後半の舞楽では、楽舞台の左右にそれは美しい襲(かさね)装束の管方が座る。距離的にかなり離れていて普通なら演奏が合いにくそうだが、中央後方に鞨鼓、三の鼓をはじめ打楽器奏者が座って両者を仲介している。その左右の管楽器群(笙、篳篥、笛)にはそれぞれ首席奏者(左音頭、右音頭)がいて、篳篥の左音頭が三浦進さん。左右の各音頭が交代で、所々でソロをとる構成になっている。同じ篳篥のソロ演奏でも、左と右の音頭では音色も演奏もぜんぜん違って好対照だ。雅楽は団体戦のようでも、意外と個人戦が楽しめる。

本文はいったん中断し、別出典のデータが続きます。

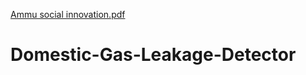 [Ammu social innovation.pdf](https://github.com/20R01A04B2/Domestic-Gas-Leakage-Detector/files/11185566/Ammu.social.innovation.pdf)
# Domestic-Gas-Leakage-Detector
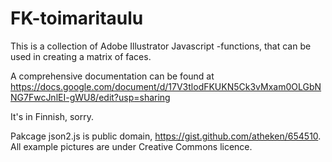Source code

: # FK-toimaritaulu
This is a collection of Adobe Illustrator Javascript -functions, that can be used in creating a matrix of faces.

A comprehensive documentation can be found at
https://docs.google.com/document/d/17V3tlodFKUKN5Ck3vMxam0OLGbNNG7FwcJnlEI-gWU8/edit?usp=sharing

It's in Finnish, sorry.

Pakcage json2.js is public domain, https://gist.github.com/atheken/654510.
All example pictures are under Creative Commons licence.
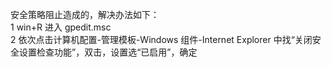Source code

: 安全策略阻止造成的，解决办法如下：  
1 win+R 进入 gpedit.msc  
2 依次点击计算机配置-管理模板-Windows 组件-Internet Explorer 中找“关闭安全设置检查功能”，双击，设置选“已启用”，确定
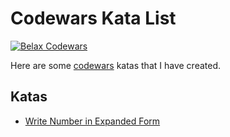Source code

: # Codewars Kata List

[![Belax Codewars](https://www.codewars.com/users/Belax8/badges/large)](https://www.codewars.com/users/Belax8)

Here are some [codewars](https://www.codewars.com/r/J4C9eA) katas that I have created. 

## Katas
 * [Write Number in Expanded Form](https://www.codewars.com/kata/write-number-in-expanded-form)
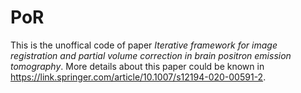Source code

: # PoR

This is the unoffical code of paper  *Iterative framework for image registration and partial volume correction in brain positron emission tomography*. More details about this paper could be known in https://link.springer.com/article/10.1007/s12194-020-00591-2.
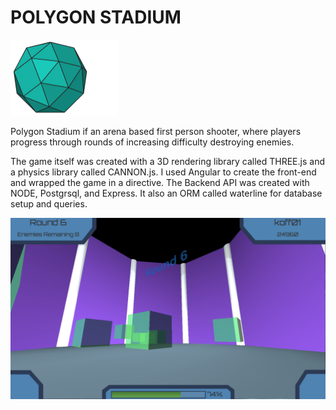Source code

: # POLYGON STADIUM

<img src=./README_images/polygon.png width=172 height=121.5 />

Polygon Stadium if an arena based first person shooter, where players progress through rounds of increasing difficulty destroying enemies.

The game itself was created with a 3D rendering library called THREE.js and a physics library called CANNON.js. I used Angular to create the front-end and wrapped the game in a directive. The Backend API was created with NODE, Postgrsql, and Express. It also an ORM called waterline for database setup and queries.

<img src=./README_images/screenshot_1.png width=900 />
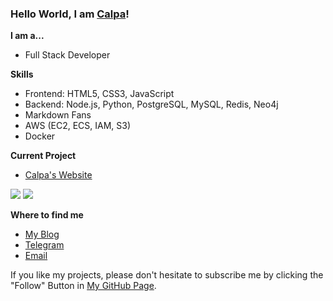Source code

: ### Hello World, I am [Calpa](https://calpa.me)!

**I am a...**

- Full Stack Developer

**Skills**
- Frontend: HTML5, CSS3, JavaScript
- Backend: Node.js, Python, PostgreSQL, MySQL, Redis, Neo4j
- Markdown Fans
- AWS (EC2, ECS, IAM, S3)
- Docker

**Current Project**
- [Calpa's Website](https://calpa.me/)

<img src="https://github-profile-trophy.vercel.app/?username=calpa&row=2&column=3" />
<img src="https://github-readme-stats-mrdulin.vercel.app/api?username=calpa&show_icons=true&hide_border=true&icon_color=586069&title_color=60696f&include_all_commits=true&hide_title=true" />

**Where to find me**

- [My Blog](https://calpa.me/blog/)
- [Telegram](https://t.me/calpaliu/)
- [Email](mailto:calpaliu@gmail.com)

If you like my projects, please don't hesitate to subscribe me by clicking the "Follow" Button in [My GitHub Page](https://github.com/calpa).
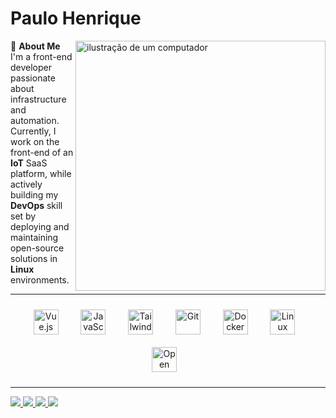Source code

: 
# Paulo Henrique
<img src="https://raw.githubusercontent.com/MicaelliMedeiros/micaellimedeiros/master/image/computer-illustration.png" alt="ilustração de um computador" min-width="400px" max-width="400px" width="400px" align="right">


👋 **About Me**  
I'm a front-end developer passionate about infrastructure and automation.
Currently, I work on the front-end of an **IoT** SaaS platform, while actively building my **DevOps** skill set by deploying and maintaining open-source solutions in **Linux** environments.

---

<p align="center">
  <img src="https://cdn.jsdelivr.net/gh/devicons/devicon/icons/vuejs/vuejs-original.svg" alt="Vue.js" width="40" style="margin: 10px;"/> &nbsp;&nbsp;
  <img src="https://cdn.jsdelivr.net/gh/devicons/devicon/icons/javascript/javascript-original.svg" alt="JavaScript" width="40" style="margin: 10px;"/> &nbsp;&nbsp;
  <img src="https://www.vectorlogo.zone/logos/tailwindcss/tailwindcss-icon.svg" alt="Tailwind CSS" width="40" style="margin: 10px;"/> &nbsp;&nbsp;
  <img src="https://cdn.jsdelivr.net/gh/devicons/devicon/icons/git/git-original.svg" alt="Git" width="40" style="margin: 10px;"/> &nbsp;&nbsp;
  <img src="https://cdn.jsdelivr.net/gh/devicons/devicon/icons/docker/docker-original.svg" alt="Docker" width="40" style="margin: 10px;"/> &nbsp;&nbsp;
  <img src="https://cdn.jsdelivr.net/gh/devicons/devicon/icons/linux/linux-original.svg" alt="Linux" width="40" style="margin: 10px;"/> &nbsp;&nbsp;
  <img src="https://www.vectorlogo.zone/logos/opensource/opensource-icon.svg" alt="Open Source" width="40" style="margin: 10px;"/> &nbsp;&nbsp;
</p>


---
<p align="left">
  <a href="mailto:paulo.hco47@gmail.com" title="Gmail">
    <img src="https://img.shields.io/badge/-Gmail-FF0000?style=flat-square&logo=gmail&logoColor=white" />
  </a>
  <a href="https://www.linkedin.com/in/paulo-henrique-9493301bb/" title="LinkedIn">
    <img src="https://img.shields.io/badge/-Linkedin-0e76a8?style=flat-square&logo=Linkedin&logoColor=white" />
  </a>
  <a href="https://github.com/Paulohco47" title="GitHub">
    <img src="https://img.shields.io/badge/-GitHub-181717?style=flat-square&logo=github&logoColor=white" />
  </a>
  <a href="https://gitlab.com/Paulohco47" title="GitLab">
    <img src="https://img.shields.io/badge/-GitLab-FC6D26?style=flat-square&logo=gitlab&logoColor=white" />
  </a>
</p>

楽舞台には舞人が一人ずつ順に二人出てきて「振鉾(えんぶ)」の一節と二節、四人ずつが出てきて「喜春楽」「狛鉾」を舞う。曲ごとに趣向をこらした美しい衣裳、しかしどうしても私には左右の管方の襲装束のほうが美しく見えてしまう。それに今日の舞楽の舞はおとなしい感じで、その動作で観る人を惹きつけようとは思っていないようだ。(ちなみに厳島神社でみた「蘭陵王」の舞は、まるで魔物のような動きで目が離せなかった)

終わってみるともう4時過ぎ。楽屋を訪ねてみたら、長時間ずっと吹きっぱなしの奏者たちは汗びっしょり、ほぼ全員が白い下着姿でくつろいでいた。畳の楽屋が何部屋もあって、さすが、文楽も大人数だからその辺は充実している。久々にお会いする三浦さんご夫妻と平井さん、雅楽への熱意といかにも楽しそうな様子はまったく変わってなかった。これからまた夜公演が待っているのだ。そして打上げもきっと楽しいんだろうなあ。

あとでパンフレットをよく読んで、この大阪楽所がどれほど多くの人の強い思いで結成されたか、そのいきさつを知って感銘をうけた。今日の講師演奏、盤渉調「越殿楽」は、そのうちのある方の追悼のために演奏されたのだった。